When heart valves aren't pumping blood efficiently, they may need to be repaired or replaced through surgery.
Duke's surgical program is known for use of minimally invasive (mini-incision) approaches to valve repair and replacement.
If the valve tissue is of sufficient quality, surgeons can repair the valve. When possible, this is preferred over full valve replacement.
At Duke, physicians use several different techniques to repair heart valves, depending on the patient's specific valve disorder. Some heart valve operations repair valve flaps that don't close properly, while others fix the fibrous tissue at the base of the heart valve.
Duke also offers hybrid procedures that unite percutaneous valve surgery and minimally invasive stent placement for patients with both valve and coronary disease.
Replacement is a second option for patients with valve tissue that is too severely damaged for repair.
Duke offers two valve replacement options: mechanical valves and tissue valves.
Mechanical valves last longer than tissue valves and are generally recommended for younger patients. They require patients to take warfarin (Coumadin), a special blood thinner that requires monitoring of its level in the blood.
Be sure to ask your doctor whether it will be safe for you to use warfarin.
Tissue valves don't require patients to use warfarin, but they might be more subject to wear and tear.
Tissue valve durability has improved in recent years, but they don't generally last as long as mechanical valves and may eventually need to be replaced again.
At Duke, patients can have access to the latest types of valve replacements if they choose to participate in clinical trials. Find a clinical trial at Duke.

Supplied entries:
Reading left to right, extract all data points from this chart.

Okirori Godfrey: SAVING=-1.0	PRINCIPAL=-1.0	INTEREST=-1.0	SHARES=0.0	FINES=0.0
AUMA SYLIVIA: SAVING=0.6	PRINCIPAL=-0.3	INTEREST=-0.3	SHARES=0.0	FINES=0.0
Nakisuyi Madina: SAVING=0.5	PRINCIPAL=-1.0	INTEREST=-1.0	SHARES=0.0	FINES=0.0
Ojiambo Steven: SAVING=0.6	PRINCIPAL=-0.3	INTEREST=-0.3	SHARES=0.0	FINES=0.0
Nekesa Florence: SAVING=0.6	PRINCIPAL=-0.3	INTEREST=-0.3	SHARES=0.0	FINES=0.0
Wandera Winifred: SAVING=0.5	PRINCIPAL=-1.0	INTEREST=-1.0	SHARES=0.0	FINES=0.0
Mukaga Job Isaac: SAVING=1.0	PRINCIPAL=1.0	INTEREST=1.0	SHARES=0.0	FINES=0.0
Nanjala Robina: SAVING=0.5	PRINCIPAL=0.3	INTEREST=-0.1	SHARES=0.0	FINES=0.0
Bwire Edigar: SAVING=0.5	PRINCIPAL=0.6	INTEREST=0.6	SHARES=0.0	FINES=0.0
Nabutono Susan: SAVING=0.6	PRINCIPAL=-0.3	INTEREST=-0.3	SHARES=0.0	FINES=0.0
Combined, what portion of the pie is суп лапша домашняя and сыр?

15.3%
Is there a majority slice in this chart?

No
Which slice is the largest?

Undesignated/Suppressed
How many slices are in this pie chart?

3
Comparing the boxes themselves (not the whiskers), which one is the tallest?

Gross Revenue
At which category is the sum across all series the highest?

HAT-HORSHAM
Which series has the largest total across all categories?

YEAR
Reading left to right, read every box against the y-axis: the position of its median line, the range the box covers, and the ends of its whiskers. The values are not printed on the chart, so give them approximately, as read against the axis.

Required work:
**1)** In the heart valve surgery text, rewrite the paragraph beginning "Mechanical valves last longer" as a short bulleted list that keeps its main facts.
**2)** Based on the heart valve surgery text, in one to three sentences, why would a patient receive a valve replacement instead of a repair?
**3)** Write the next part of the heart valve surgery text, picking up after its final sentence.

Task responses:
**1)**
- Mechanical valves last longer than tissue valves.
- They are generally recommended for younger patients.
- Patients with them must take warfarin (Coumadin), a special blood thinner.
- The level of warfarin in the blood has to be monitored.

**2)** Repair is preferred when possible, and surgeons can do it if the valve tissue is of sufficient quality. Replacement is used when the valve tissue is too severely damaged to be repaired.

**3)**
Duke offers minimally invasive approaches to heart valve surgery -- an option not available at all hospitals. Minimally invasive procedures cut down on blood loss, trauma, and length of hospital stay.
During surgery, Duke physicians use state-of-the-art ultrasound to assess heart and valve function. This information allows them to make precise adjustments during the surgery to help ensure its success.
We offer a variety of approaches to minimally invasive valve surgery, including port-access valve surgery, robotic valve surgery, and video-assisted surgery. Our doctors will help determine which approach is best to repair or replace your valve.
In minimally invasive port-access valve surgery, surgeons access the valve through a small incision beneath the breast, rather than a large incision through the breastbone. Duke performs a high number of these procedures.
Video-assisted minimally invasive approaches can also be applied to patients with pericardial disease or certain cardiac arrhythmias.
Surgical treatment for cardiac arrhythmias (Maze procedures) is also available. This surgery is often done in conjunction with valve surgery.
Make an appointment with a Duke heart specialist near you: 888-ASK-DUKE (888-275-3853)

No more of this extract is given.